(Aim of the exercise): The line containing "Размеры и цены" marks the start; return it and every line after it in the listing below, exactly, through the last.

(Exercise material)

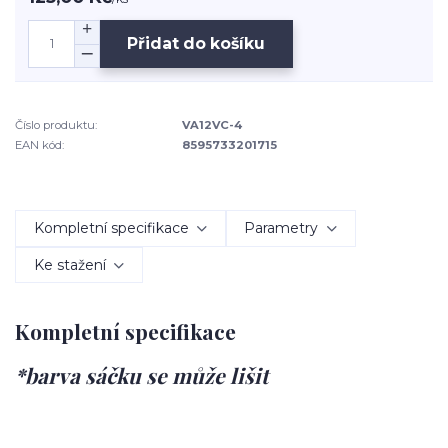
Přidat do košíku
Číslo produktu:
VA12VC-4
EAN kód:
8595733201715
Kompletní specifikace
Parametry
Ke stažení
Kompletní specifikace
*barva sáčku se může lišit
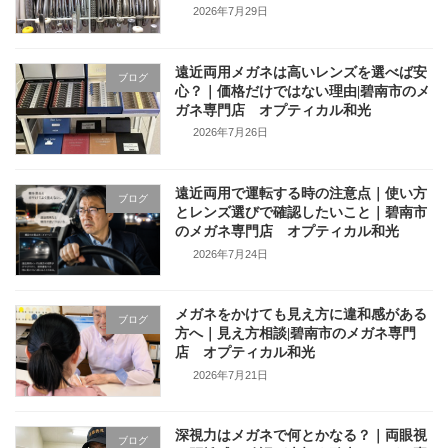
2026年7月29日
遠近両用メガネは高いレンズを選べば安
ブログ
心？｜価格だけではない理由|碧南市のメ
ガネ専門店 オプティカル和光
2026年7月26日
遠近両用で運転する時の注意点｜使い方
ブログ
とレンズ選びで確認したいこと｜碧南市
のメガネ専門店 オプティカル和光
2026年7月24日
メガネをかけても見え方に違和感がある
ブログ
方へ｜見え方相談|碧南市のメガネ専門
店 オプティカル和光
2026年7月21日
深視力はメガネで何とかなる？｜両眼視
ブログ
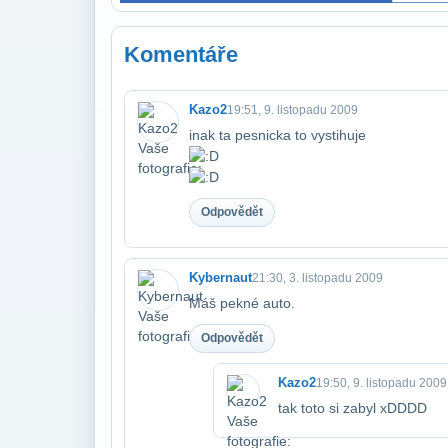
Komentáře
Kazo2
19:51, 9. listopadu 2009
inak ta pesnicka to vystihuje
Odpovědět
Kybernaut
21:30, 3. listopadu 2009
Máš pekné auto.
Odpovědět
Kazo2
19:50, 9. listopadu 2009
tak toto si zabyl xDDDD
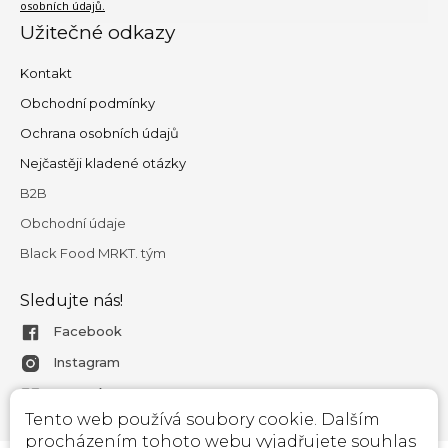
osobních údajů.
Užitečné odkazy
Kontakt
Obchodní podmínky
Ochrana osobních údajů
Nejčastěji kladené otázky
B2B
Obchodní údaje
Black Food MRKT. tým
Sledujte nás!
Facebook
Instagram
Magazín
Tento web používá soubory cookie. Dalším
procházením tohoto webu vyjadřujete souhlas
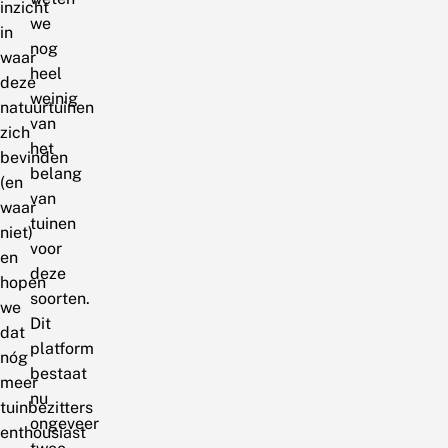
inzicht
we
in
nog
waar
heel
deze
weinig
natuurtuinen
van
zich
het
bevinden
belang
(en
van
waar
tuinen
niet)
voor
en
deze
hopen
soorten.
we
Dit
dat
platform
nóg
bestaat
meer
nu
tuinbezitters
ongeveer
enthousiast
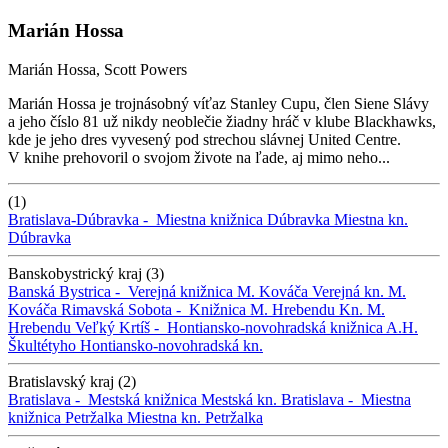
Marián Hossa
Marián Hossa, Scott Powers
Marián Hossa je trojnásobný víťaz Stanley Cupu, člen Siene Slávy
a jeho číslo 81 už nikdy neoblečie žiadny hráč v klube Blackhawks,
kde je jeho dres vyvesený pod strechou slávnej United Centre.
V knihe prehovoril o svojom živote na ľade, aj mimo neho...
(1)
Bratislava-Dúbravka -
Miestna knižnica Dúbravka
Miestna kn.
Dúbravka
Banskobystrický kraj (3)
Banská Bystrica -
Verejná knižnica M. Kováča
Verejná kn. M.
Kováča
Rimavská Sobota -
Knižnica M. Hrebendu
Kn. M.
Hrebendu
Veľký Krtíš -
Hontiansko-novohradská knižnica A.H.
Škultétyho
Hontiansko-novohradská kn.
Bratislavský kraj (2)
Bratislava -
Mestská knižnica
Mestská kn.
Bratislava -
Miestna
knižnica Petržalka
Miestna kn. Petržalka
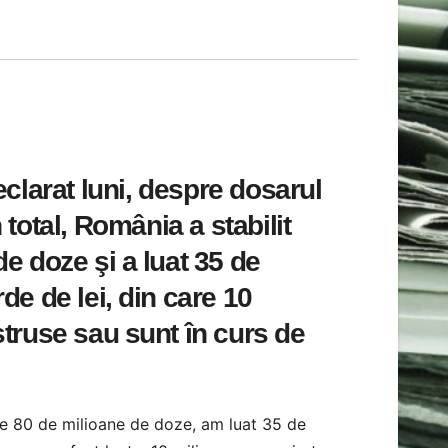
eclarat luni, despre dosarul
total, România a stabilit
de doze şi a luat 35 de
de de lei, din care 10
struse sau sunt în curs de
e de 80 de milioane de doze, am luat 35 de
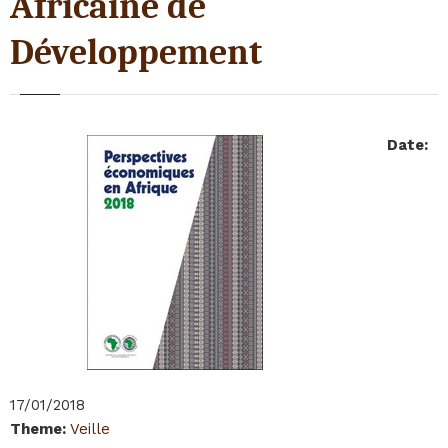
Africaine de
Développement
Date
:
17/01/2018
Theme
:
Veille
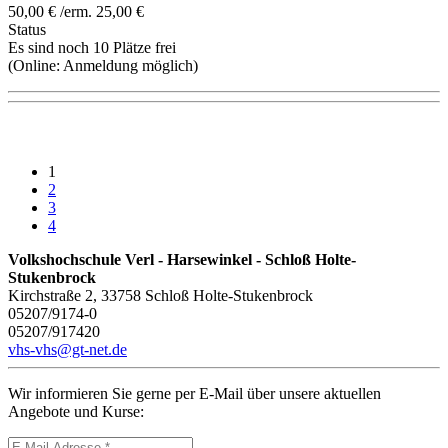
50,00 € /erm. 25,00 €
Status
Es sind noch 10 Plätze frei
(Online:
Anmeldung möglich
)
1
2
3
4
Volkshochschule Verl - Harsewinkel - Schloß Holte-
Stukenbrock
Kirchstraße 2, 33758 Schloß Holte-Stukenbrock
05207/9174-0
05207/917420
vhs-vhs@gt-net.de
Wir informieren Sie gerne per E-Mail über unsere aktuellen
Angebote und Kurse:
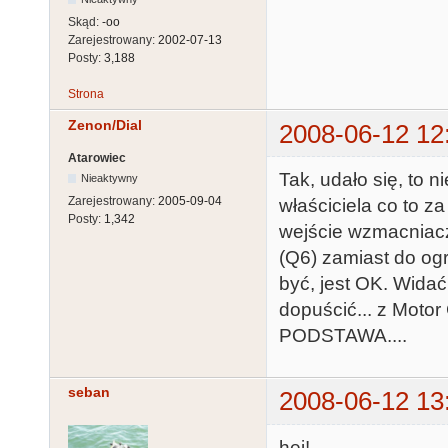
Skąd:
-oo
Zarejestrowany:
2002-07-13
Posty:
3,188
Strona
Zenon/Dial
2008-06-12 12
Atarowiec
Tak, udało się, to n
Nieaktywny
Zarejestrowany:
2005-09-04
właściciela co to za
Posty:
1,342
wejście wzmacniac
(Q6) zamiast do og
być, jest OK. Widać
dopuścić... z Moto
PODSTAWA....
seban
2008-06-12 13
hej!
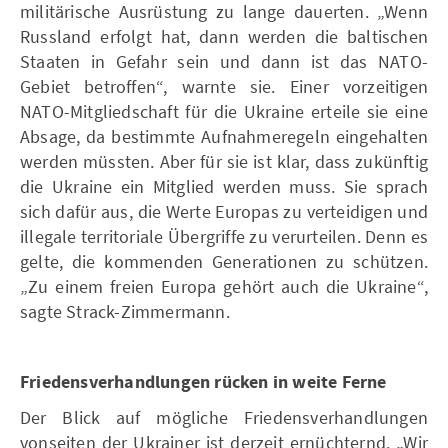
militärische Ausrüstung zu lange dauerten. „Wenn
Russland erfolgt hat, dann werden die baltischen
Staaten in Gefahr sein und dann ist das NATO-
Gebiet betroffen“, warnte sie. Einer vorzeitigen
NATO-Mitgliedschaft für die Ukraine erteile sie eine
Absage, da bestimmte Aufnahmeregeln eingehalten
werden müssten. Aber für sie ist klar, dass zukünftig
die Ukraine ein Mitglied werden muss. Sie sprach
sich dafür aus, die Werte Europas zu verteidigen und
illegale territoriale Übergriffe zu verurteilen. Denn es
gelte, die kommenden Generationen zu schützen.
„Zu einem freien Europa gehört auch die Ukraine“,
sagte Strack-Zimmermann.
Friedensverhandlungen rücken in weite Ferne
Der Blick auf mögliche Friedensverhandlungen
vonseiten der Ukrainer ist derzeit ernüchternd. „Wir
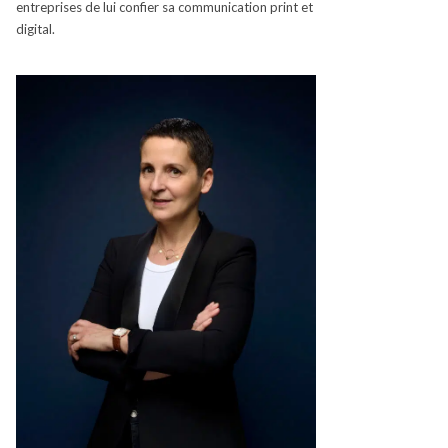
entreprises de lui confier sa communication
print
et
digital.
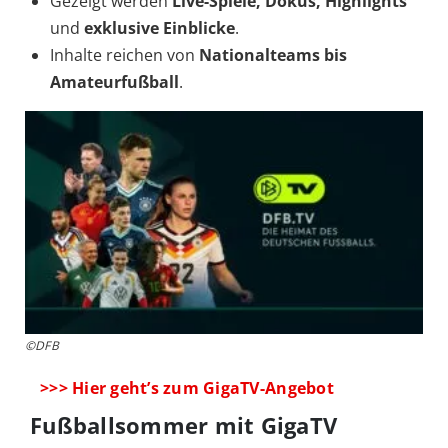
Gezeigt werden
Live-Spiele, Dokus, Highlights
und
exklusive Einblicke
.
Inhalte reichen von
Nationalteams bis
Amateurfußball
.
©DFB
>>> Hier geht’s zum GigaTV-Angebot
Fußballsommer mit GigaTV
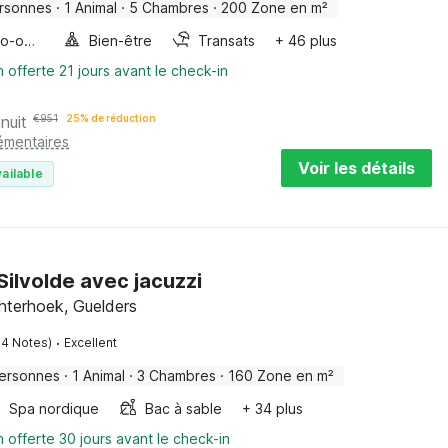
rsonnes
·
1 Animal
·
5 Chambres
·
200 Zone en m²
Four/micro-onde combinés
Bien-être
Transats
+ 46 plus
n offerte 21 jours avant le check-in
nuit
€
951
25% de réduction
émentaires
Voir les détails
ailable
Silvolde avec jacuzzi
chterhoek, Guelders
·
54 Notes)
Excellent
ersonnes
·
1 Animal
·
3 Chambres
·
160 Zone en m²
Spa nordique
Bac à sable
+ 34 plus
n offerte 30 jours avant le check-in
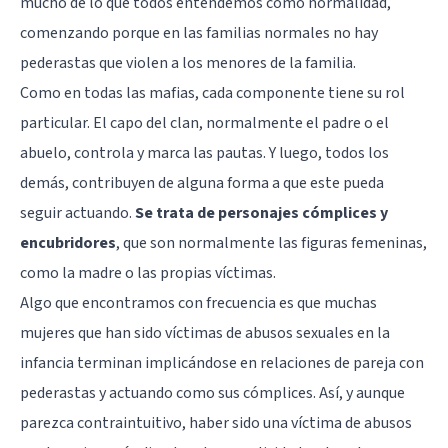
mucho de lo que todos entendemos como normalidad,
comenzando porque en las familias normales no hay
pederastas que violen a los menores de la familia.
Como en todas las mafias, cada componente tiene su rol
particular. El capo del clan, normalmente el padre o el
abuelo, controla y marca las pautas. Y luego, todos los
demás, contribuyen de alguna forma a que este pueda
seguir actuando.
Se trata de personajes cómplices y
encubridores
, que son normalmente las figuras femeninas,
como la madre o las propias víctimas.
Algo que encontramos con frecuencia es que muchas
mujeres que han sido víctimas de abusos sexuales en la
infancia terminan implicándose en relaciones de pareja con
pederastas y actuando como sus cómplices. Así, y aunque
parezca contraintuitivo, haber sido una víctima de abusos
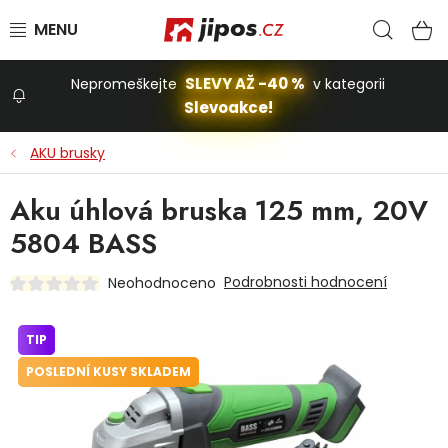
Přejít na obsah
Hled
N
SLEVY AŽ -40 %
Nepromeškejte
v kategorii
Slevoakce!
Slevoakce
AKU brusky
Zahrada
Aku úhlová bruska 125 mm, 20V
5804 BASS
Stavba a dům
Podrobnosti hodnocení
Neohodnoceno
Dílna
TIP
POSLEDNÍ KUSY SKLADEM
Domácnost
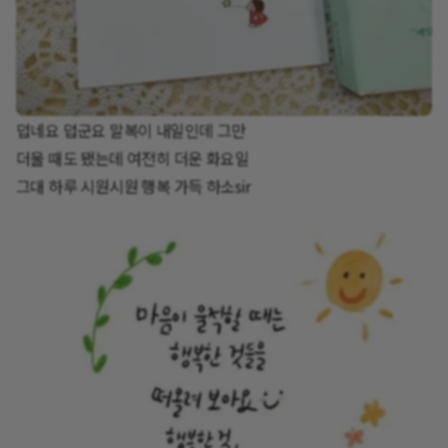
덥네요 덥군요 말복이 내일인데 그만
더울 때도 됐는데 여전히 더운 화요일
그대 하루 시원시원 행복 가득 하소sir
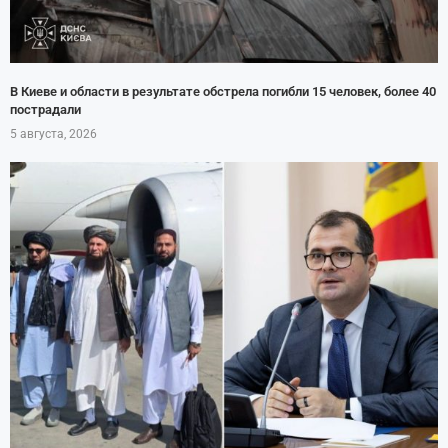
В Киеве и области в результате обстрела погибли 15 человек, более 40
пострадали
5 августа, 2026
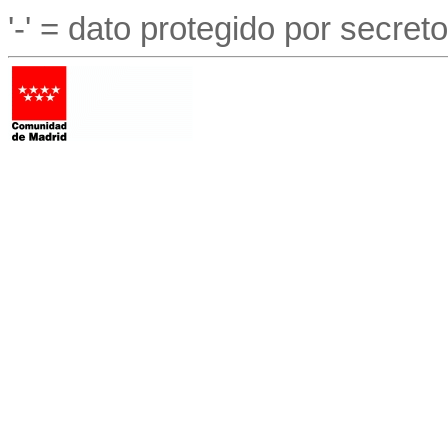
'-' = dato protegido por secreto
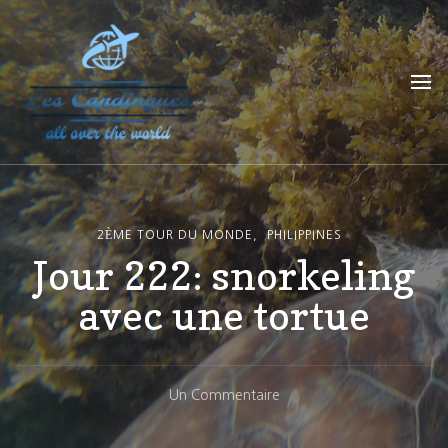
Les Capdingues
blog de voyage
2ÈME TOUR DU MONDE
PHILIPPINES
Jour 222: snorkeling
avec une tortue
Sur
Un Commentaire
Jour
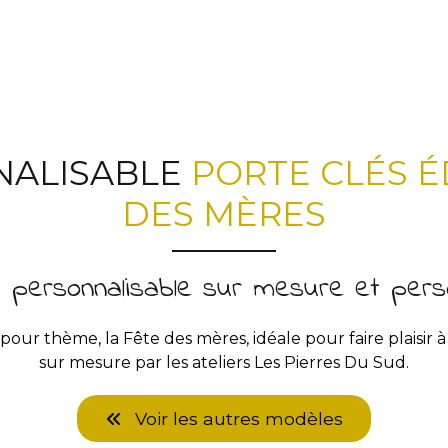
NALISABLE
PORTE CLÉS É
DES MÈRES
s personnalisable sur mesure et perso
ur thème, la Fête des mères, idéale pour faire plaisir à s
sur mesure par les ateliers Les Pierres Du Sud.
Voir les autres modèles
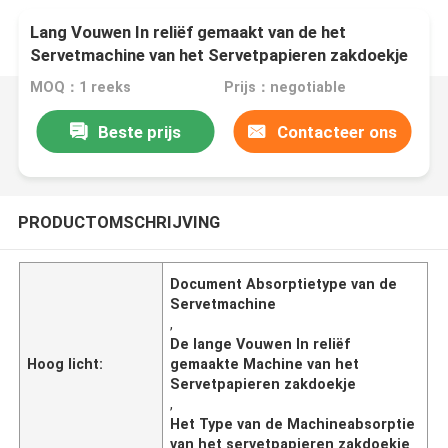
Lang Vouwen In reliëf gemaakt van de het
Servetmachine van het Servetpapieren zakdoekje
Absorptietype
MOQ：1 reeks
Prijs：negotiable
Beste prijs
Contacteer ons
PRODUCTOMSCHRIJVING
Document Absorptietype van de
Servetmachine
,
De lange Vouwen In reliëf
Hoog licht:
gemaakte Machine van het
Servetpapieren zakdoekje
,
Het Type van de Machineabsorptie
van het servetpapieren zakdoekje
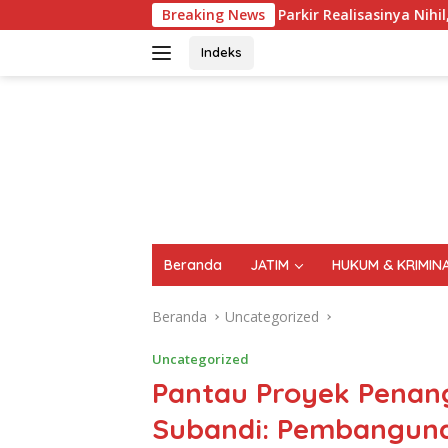
Langsung
tor Parkir Realisasinya Nihil, Meminta Bupati Melakukan Evalu
Breaking News
ke
konten
Indeks
FAKTA
AKTUAL
TERPERCAYA
Beranda
JATIM
HUKUM & KRIMIN
Beranda
Uncategorized
Uncategorized
Pantau Proyek Penang
Subandi: Pembangu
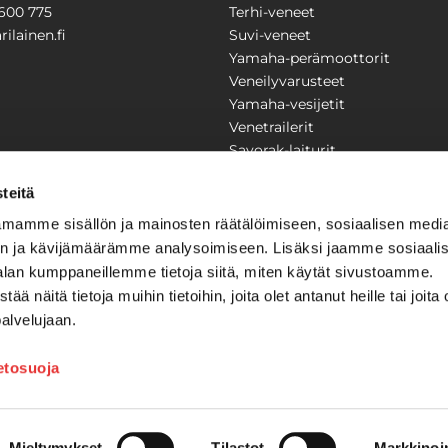
600 775
Terhi-veneet
ilainen.fi
Suvi-veneet
Yamaha-perämoottorit
Veneilyvarusteet
Yamaha-vesijetit
Venetrailerit
Savorak-laiturit
PUUTARHA
KARILAINEN
teitä
Yritysesittely
mamme sisällön ja mainosten räätälöimiseen, sosiaalisen medi
Yhteystiedot
n ja kävijämäärämme analysoimiseen. Lisäksi jaamme sosiaali
LAITTEET
Huolto ja korjaamo
alan kumppaneillemme tietoja siitä, miten käytät sivustoamme.
Ajankohtaista
näitä tietoja muihin tietoihin, joita olet antanut heille tai joita 
Tarjouspyyntö
önkijät
palvelujaan.
Toimitusehdot
Kilpailujen / arpajaisten säännö
ietosuoja
Tilauksen peruuttaminen
Mieltymykset
Tilastot
Markkinoin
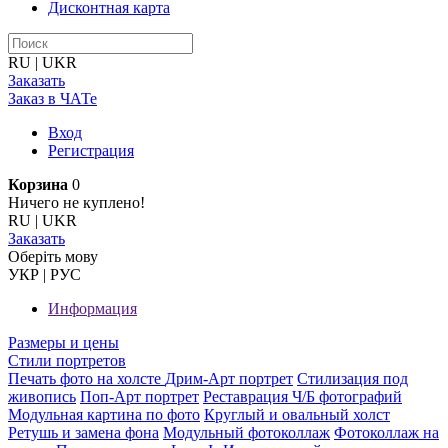
Дисконтная карта
RU
|
UKR
Заказать
Заказ в ЧАТе
Вход
Регистрация
Корзина
0
Ничего не куплено!
RU
|
UKR
Заказать
Оберiть мову
УКР
|
РУС
Информация
Размеры и цены
Стили портретов
Печать фото на холсте
Дрим-Арт портрет
Стилизация под
живопись
Поп-Арт портрет
Реставрация Ч/Б фотографий
Модульная картина по фото
Круглый и овальный холст
Ретушь и замена фона
Модульный фотоколлаж
Фотоколлаж на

(End Exercise material)

(Answer to this problem):
Размеры и цены
Стили портретов
Печать фото на холсте
Дрим-Арт портрет
Стилизация под
живопись
Поп-Арт портрет
Реставрация Ч/Б фотографий
Модульная картина по фото
Круглый и овальный холст
Ретушь и замена фона
Модульный фотоколлаж
Фотоколлаж на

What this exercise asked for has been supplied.